*** Opening MATERIAL FOR THIS TASK ***
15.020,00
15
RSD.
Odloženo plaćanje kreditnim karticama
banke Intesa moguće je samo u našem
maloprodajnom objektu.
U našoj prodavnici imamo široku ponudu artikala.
*** Closing MATERIAL FOR THIS TASK ***
» ACTIVITY
Can you reproduce every line of the listing above again, word for word and in the same order?

» EXERCISE ANSWER
15.020,00
15
RSD.
Odloženo plaćanje kreditnim karticama
banke Intesa moguće je samo u našem
maloprodajnom objektu.
U našoj prodavnici imamo široku ponudu artikala.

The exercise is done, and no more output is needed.